Risk to Dams
Dusting off the old "Save Our Dams" signs surely won't help, but it's not clear anything else can force a rational approach to preserving Columbia River salmon either.
U.S. District Judge James Redden recently breathed new life into the idea of breaching the Snake River dams, and he is unlikely to be swayed by protest rallies or any other form of public pressure. And while judges shouldn't bend to political winds, the situation on the Columbia-Snake system leaves the dams' supporters with little hope of influencing events. Redden's ruling last month, which gave federal agencies a year to come up with an acceptable plan for saving endangered salmon, clearly expressed the judge's frustration.
The 13-page order directs the four federal agencies -- NOAA Fisheries, the Bonneville Power Administration, Army Corps of Engineers and the Bureau of Reclamation -- to collaborate with state governments and Native American tribes on a new plan.

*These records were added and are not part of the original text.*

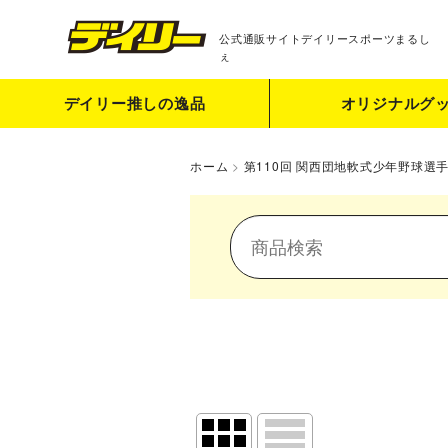
公式通販サイト
デイリースポーツまるし
ぇ
デイリー推しの逸品
オリジナルグ
ホーム
>
第110回 関西団地軟式少年野球選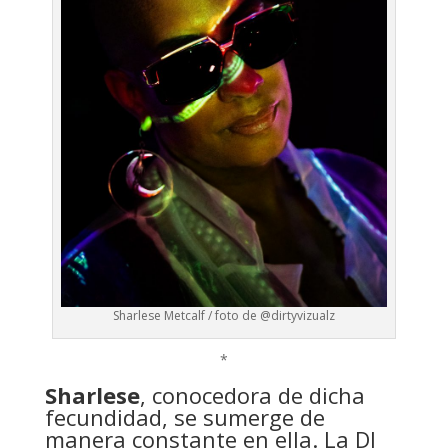
Sharlese Metcalf / foto de @dirtyvizualz
*
Sharlese
, conocedora de dicha
fecundidad, se sumerge de
manera constante en ella. La DJ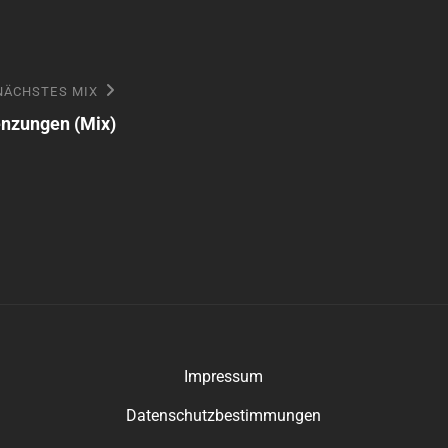
NÄCHSTES MIX
nzungen (Mix)
Impressum
Datenschutzbestimmungen
ann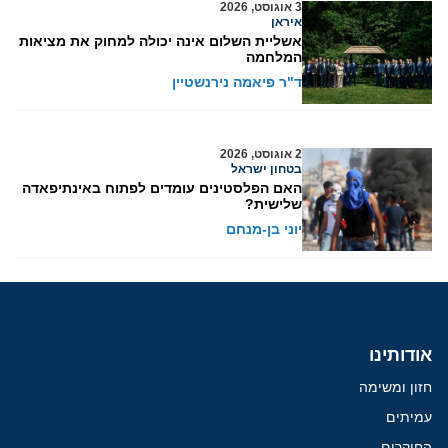
3 אוגוסט, 2026
איראן
אשליית השלום אינה יכולה למחוק את מציאות
המלחמה
ד"ר פיאמה נירנשטיין
2 אוגוסט, 2026
בטחון ישראל
האם הפלסטינים עומדים לפתוח באינתיפאדה
שלישית?
יוני בן-מנחם
אודותינו
חזון ומשימה
עמיתים
החוקרים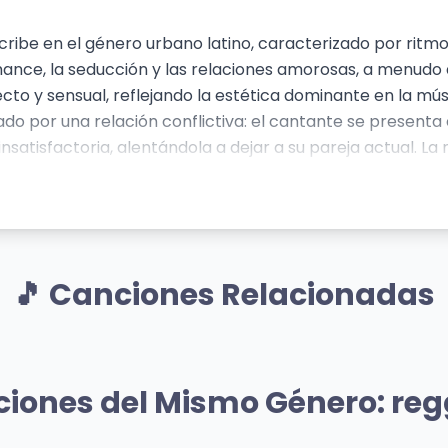
ribe en el género urbano latino, caracterizado por ritmo
ance, la seducción y las relaciones amorosas, a menudo 
directo y sensual, reflejando la estética dominante en la 
do por una relación conflictiva: el cantante se present
nsatisfactoria, alentándola a dejar a su pareja actual. La
aciencia del cantante, mientras que el adjetivo "maldad" a
o profundiza en análisis sociales o políticos; su foco es l
lo romántico del artista. El uso del autotune y los ritmos 
o joven que aprecia esta estética.
🎵 Canciones Relacionadas
Mismo Artista
Mismo A
 que me llamas?
Me rehúso
ciones del Mismo Género: re
y Ocean
Danny Ocean
4 vistas
👁️ 853 vistas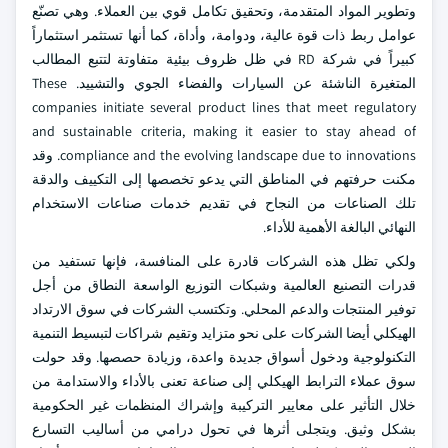
وتطوير المواد المتقدمة، وتحقيق تكامل قوي بين العملاء. وهي تصنّع
عوامل ربط ذات قوة عالية، ودوامة، وأداة، كما أنها تستثمر استثماراً
كبيراً في شركة RD في ظل ظروف بيئية متفاوتة لتتبع المطالب
المتغيرة الناشئة عن السيارات والفضاء الجوي والتشييد. These
companies initiate several product lines that meet regulatory
and sustainable criteria, making it easier to stay ahead of
compliance and the evolving landscape due to innovations. وقد
مكنت حرفتهم في المناطق التي يدعو تخصصها إلى التكييف والدقة
تلك الصناعات من النجاح في تقديم خدمات صناعات الاستخدام
النهائي البالغة الأهمية للأداء.
ولكي تظل هذه الشركات قادرة على المنافسة، فإنها تستفيد من
قدرات التصنيع العالمية وشبكات التوزيع الواسعة النطاق من أجل
توفير المنتجات والدعم المحلي. وتكتسب الشركات في سوق الارتداد
الهيكلي أيضا الشركات على نحو متزايد وتقيم شراكات لتبسيط التنمية
التكنولوجية ودخول أسواق جديدة واعدة، وزيادة حصصها. وقد حولت
سوق عملاء الترابط الهيكلي إلى صناعة تعنى بالأداء والاستدامة من
خلال التأثير على معايير التركيبة وإشراك المنظمات غير الحكومية
بشكل وثيق. ويتجلى أثرها في تحول درامي من أساليب التسارع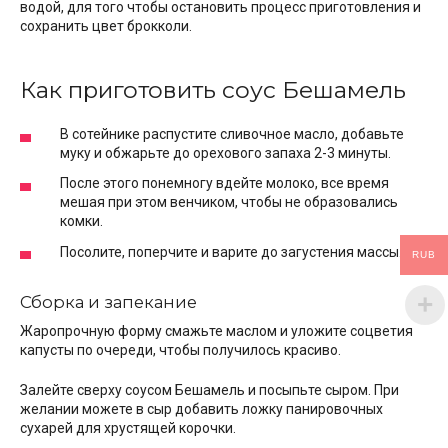
водой, для того чтобы остановить процесс приготовления и
сохранить цвет брокколи.
Как приготовить соус Бешамель
В сотейнике распустите сливочное масло, добавьте
муку и обжарьте до орехового запаха 2-3 минуты.
После этого понемногу вдейте молоко, все время
мешая при этом венчиком, чтобы не образовались
комки.
Посолите, поперчите и варите до загустения массы.
RUB
Сборка и запекание
Жаропрочную форму смажьте маслом и уложите соцветия
капусты по очереди, чтобы получилось красиво.
Залейте сверху соусом Бешамель и посыпьте сыром. При
желании можете в сыр добавить ложку панировочных
сухарей для хрустящей корочки.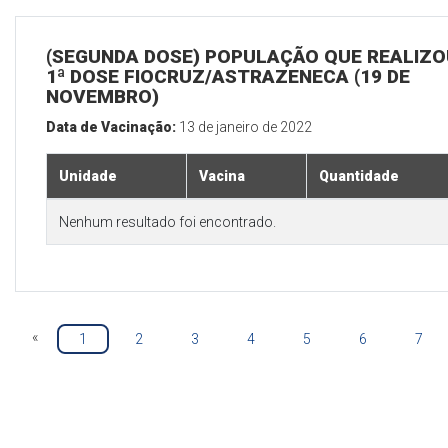
(SEGUNDA DOSE) POPULAÇÃO QUE REALIZO
1ª DOSE FIOCRUZ/ASTRAZENECA (19 DE
NOVEMBRO)
Data de Vacinação:
13 de janeiro de 2022
Unidade
Vacina
Quantidade
Nenhum resultado foi encontrado.
«
1
2
3
4
5
6
7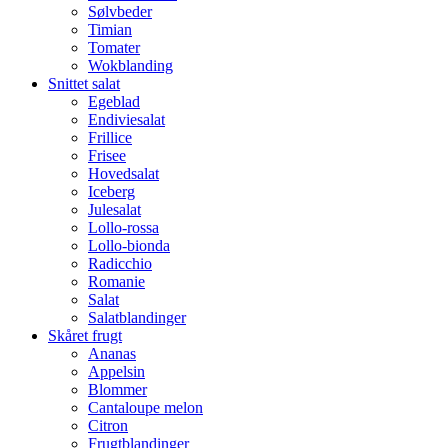
Sølvbeder
Timian
Tomater
Wokblanding
Snittet salat
Egeblad
Endiviesalat
Frillice
Frisee
Hovedsalat
Iceberg
Julesalat
Lollo-rossa
Lollo-bionda
Radicchio
Romanie
Salat
Salatblandinger
Skåret frugt
Ananas
Appelsin
Blommer
Cantaloupe melon
Citron
Frugtblandinger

The courts have rejected three other proposals for saving Columbia River fish since 1993. Another failure would leave the court to "run the river," the judge warned.
If that happens, Redden added, "Additional measures, including the breaching of dams," may be necessary.
That's not idle rhetoric. Redden demonstrated his willingness to take control of the river system this past summer, ordering additional water spilled through five dams to aid migrating salmon. The Bonneville Power Administration estimated the value of power lost by diverting water away from the dams' turbines at $67 million.
But it's also clear Redden is hoping the threat of court control can force a compromise. " 'Speeching' on the dams will not avoid breaching the dams," he wrote. "Cooperation and assistance may."
The problem with that approach is that it assumes everyone at the negotiating table wants to avoid breaching. The tribes may well decide their interests will be best served if the river system falls under court control.
In that case, all the tribes have to do is nothing, no compromise is reached and the four dams on the Lower Snake River face what may be their most serious threat yet.
It's not clear that breaching actually would help salmon. Serious questions exist about the effects of tons of silt behind the dams.
And certainly less-invasive alternatives haven't been explored. More endangered salmon are killed by commercial fishing than are saved by spilling water over the dams.
But no matter how desirable a plan that accounts for the needs of people and salmon, there's little the public can do to force cooperation.
For better or worse, the best hope now is for Redden's prodding to produce an acceptable compromise for saving salmon.